At the time, I knew that the best way to get in top shape to run the 5K in the race, was to get back into boxing, and into the ring.  I found a local gym in Portland, Oregon, and began to rigorously train several times a week.

During one of my training sessions, an amateur male boxer, made a comment to me about a female professional boxer, Christy Martin.  Martin was under the tutelage of the infamous boxing promoter Don King, who was getting Martin some major worldwide media exposure at the time.

The male boxer proceeded to tell me about what an accomplished boxer Martin was and how she had managed to upstaged Heavyweight boxing champion Mike Tyson, when she fought on the undercard in a six-rounder against Deirdre Gogarty.  I personally had not never heard of Martin, and at that time had no idea if women boxers were even still boxing on cards as when I was boxing on some of the cards in the late 1970’s.  After my conversation with that male boxer, it sparked an interest in checking out what was on the Internet about the women boxers, current and past.

My immediate response to the Internet search that I did, left me with great  disappointment and sadness for all of the past women boxers who had made many great sacrifices for the sport—and yet there was virtually nothing about them on the net.  In what should have been nothing more than a mere simple Internet search at that time,  ended up being a long and tedious 14-year journey into trying to uncover the true history of the sport.
The little information that was on the net was obviously scare, and inaccurate—as I knew this immediately without research with some of the recorded data for the fact that I was actually part of that history being a past pioneer female boxer.

One of the initial blaring inaccuracies that I discovered in the media was that the female boxers who were currently fighting at the time in the 1990’s were staking claims to being the true “pioneers”  in many frontiers of the sport.   When I discovered what was happening to the history of women’s boxing, it made me more determined to “Set the Record Straight” and to give credit and homage to many of the  great past female boxers, who were the women who actually paved many of the roads for the current boxers.

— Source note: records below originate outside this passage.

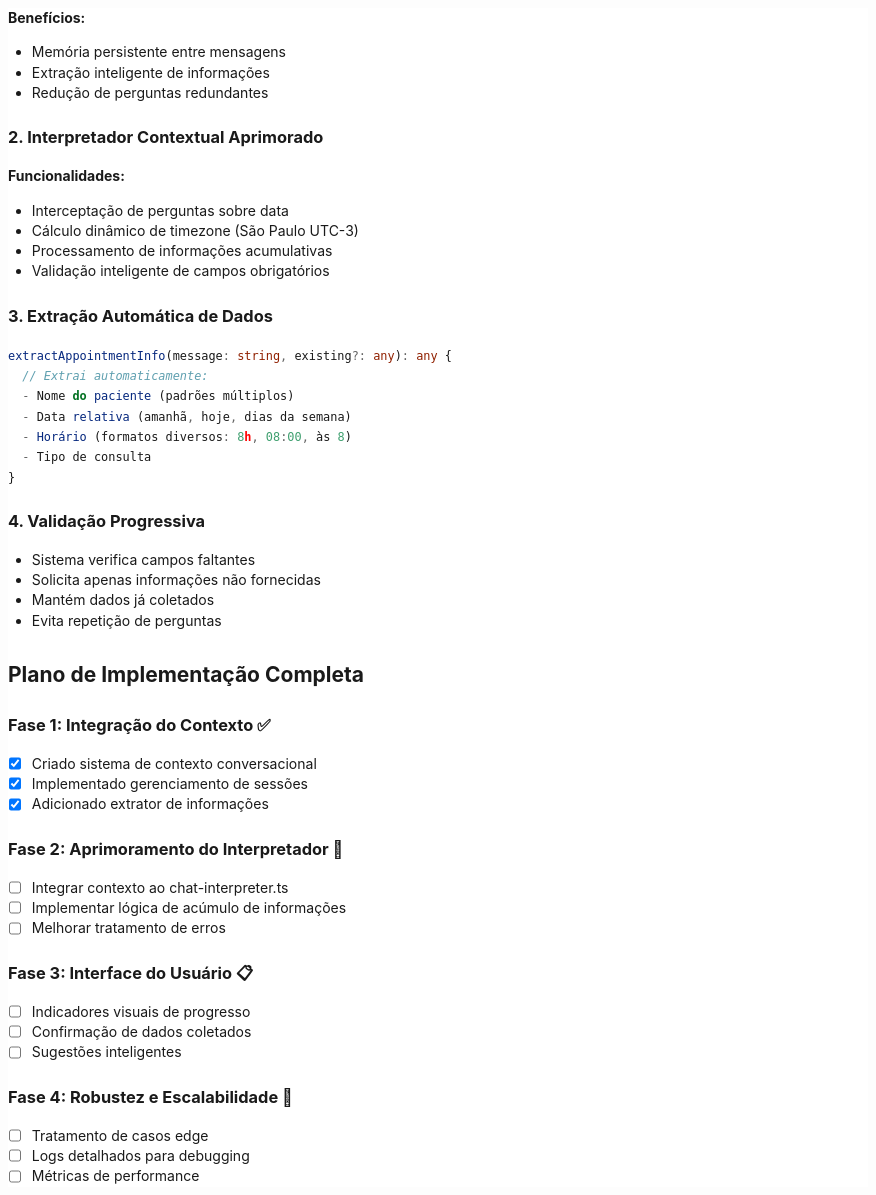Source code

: **Benefícios:**
- Memória persistente entre mensagens
- Extração inteligente de informações
- Redução de perguntas redundantes

### 2. **Interpretador Contextual Aprimorado**
**Funcionalidades:**
- Interceptação de perguntas sobre data
- Cálculo dinâmico de timezone (São Paulo UTC-3)
- Processamento de informações acumulativas
- Validação inteligente de campos obrigatórios

### 3. **Extração Automática de Dados**
```typescript
extractAppointmentInfo(message: string, existing?: any): any {
  // Extrai automaticamente:
  - Nome do paciente (padrões múltiplos)
  - Data relativa (amanhã, hoje, dias da semana)
  - Horário (formatos diversos: 8h, 08:00, às 8)
  - Tipo de consulta
}
```

### 4. **Validação Progressiva**
- Sistema verifica campos faltantes
- Solicita apenas informações não fornecidas
- Mantém dados já coletados
- Evita repetição de perguntas

## Plano de Implementação Completa

### Fase 1: Integração do Contexto ✅
- [x] Criado sistema de contexto conversacional
- [x] Implementado gerenciamento de sessões
- [x] Adicionado extrator de informações

### Fase 2: Aprimoramento do Interpretador 🔄
- [ ] Integrar contexto ao chat-interpreter.ts
- [ ] Implementar lógica de acúmulo de informações
- [ ] Melhorar tratamento de erros

### Fase 3: Interface do Usuário 📋
- [ ] Indicadores visuais de progresso
- [ ] Confirmação de dados coletados
- [ ] Sugestões inteligentes

### Fase 4: Robustez e Escalabilidade 🔧
- [ ] Tratamento de casos edge
- [ ] Logs detalhados para debugging
- [ ] Métricas de performance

I spent the first two years from 1996 to 1998, solely researching any and everything that I could find about the sport and the female current and past boxers.  I contacted gyms, boxers, trainers, managers, promoters, boxing commissions, FightFax, newspaper archives, sending out letters, emails, posting on forums and tried to do anything by any means possible to dig into discovering the true history of the sport.

In retrospect, I look back at this long road of researching and investigating, and never realized at the time how difficult this journey was truly going to be and where it ultimately would take me after many years on my mission to uncover the past and the truth.

In  May of 1998, I was ready to deliver to the world the true history of the sport—or what I thought was the truth, when I went live on the net with the newly named site called, WBAN (Women Boxing Archive Network).

Unfortunately at that time in 1998, in what I thought was the accuracy of the history of women’s boxing that I had published on the Internet in the two years of research, I began to realize that I had  only scratched the surface of what had happened in the past.

The boxing community worldwide who had taken an interest in my journey on the net began to send in historical documents, old photos, boxing records, hotel records of fighters, boxing magazines from the past, newspaper clippings, old videos of women boxing, and the list goes on to the point that I actually had to build on a special room in my house to store all of this valuable data and memorabilia.